Sanctions warning for unnecessary private law applications
There may be sanctions imposed and criticism from the court if a private law application is made that does not truly require court involvement, was the warning from HHJ Wildblood QC. The Judge’s warnings came in a concise published judgment in Re B (A Child) (Unnecessary Private Law Applications) [2020] EWFC B44 from September 2020.
The case concerned an appeal brought by the mother against a disclosure order made by a Legal Advisor. The order was made for five years’ worth of disclosure of the mother’s medical records. HHJ Wildblood QC found that disclosure of medical records was “unnecessarily and disproportionately” invasive of the mother’s right to respect for her private life. Disclosure had already been ordered for five years’ worth of records from two Local Authorities and Police Disclosure for the same period. The subject child was not yet 2 years old.
In his judgment, the Judge made several remarks warning both parties and lawyers that unnecessary private law cases had been taking up the court’s limited time.
HHJ Wildblood QC, at paragraph 9, said:
“[9] Therefore, the message in this judgment to parties and lawyers is this, as far as I am concerned. Do not bring your private law litigation to the Family court here unless it is genuinely necessary for you to do so. You should settle your differences (or those of your clients) away from court, except where that is not possible. If you do bring unnecessary cases to this court, you will be criticised, and sanctions may be imposed upon you. There are many other ways to settle disagreements, such as mediation.”
The judgment highlights the current backlog in the system and the ‘unprecedented amount of work’ family judges and practitioners are juggling at the moment. The Judge estimated that his Court could see double the number of outstanding private law cases by January 2021 that it saw in January 2020. The Judge reminded parties and lawyers that clogging court time is an inappropriate use of court resources and is in opposition to the overriding objective in the Family Procedure Rules 2010.
The Judge, at paragraph 7, gave further examples of cases where unnecessary applications had been made:
“[7] To further explain the problem, I give these examples of similar requests for micro-management that have arisen before me in the past month: i) At which junction of the M4 should a child be handed over for contact? ii) Which parent should hold the children’s passports (in a case where there was no suggestion that either parent would detain the children outside the jurisdiction? iii) How should contact be arranged to take place on a Sunday afternoon? Other judges have given me many other, similar examples.”

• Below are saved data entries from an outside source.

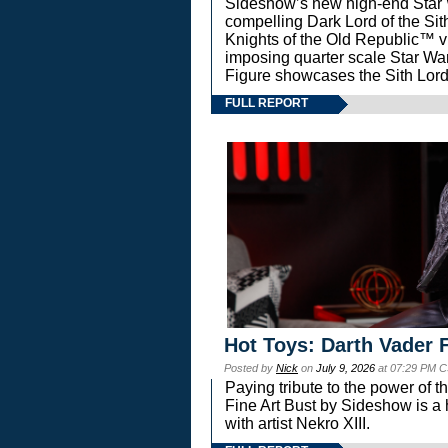
Sideshow’s new high-end Star Wa
compelling Dark Lord of the Sit
Knights of the Old Republic™ vi
imposing quarter scale Star 
Figure showcases the Sith Lord
FULL REPORT
Hot Toys: Darth Vader F
Posted by
Nick
on
July 9, 2026
at 07:29 PM C
Paying tribute to the power of 
Fine Art Bust by Sideshow is a h
with artist Nekro XIII.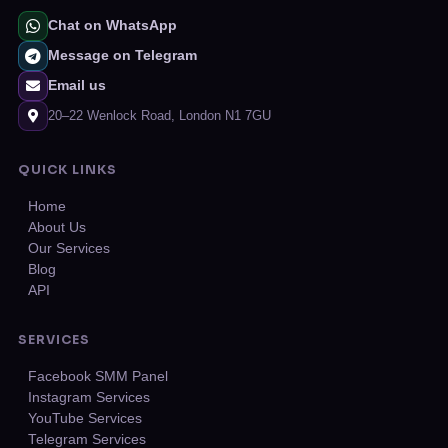
Chat on WhatsApp
Message on Telegram
Email us
20–22 Wenlock Road, London N1 7GU
QUICK LINKS
Home
About Us
Our Services
Blog
API
SERVICES
Facebook SMM Panel
Instagram Services
YouTube Services
Telegram Services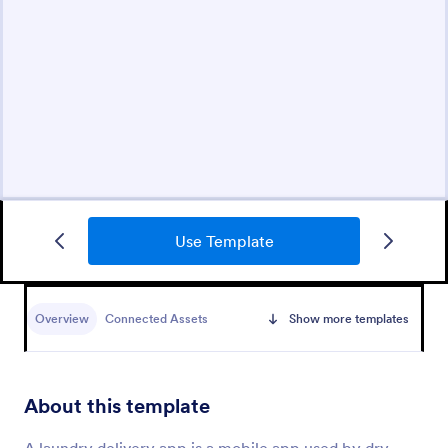
Use Template
Overview
Connected Assets
Show more templates
About this template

HHJ Wildblood QC granted the mother’s appeal. With the Local Authority records and police records to be produced, the was already a ‘large amount of information available to the court’. The addition of the mother’s medical records was ‘disproportionate’. The Judge emphasises that it is ‘no fault of the parties or of the lawyers’ that the legal advisor was persuaded to make such a decision but hopes that common sense should prevail to avoid appeals like this in the future.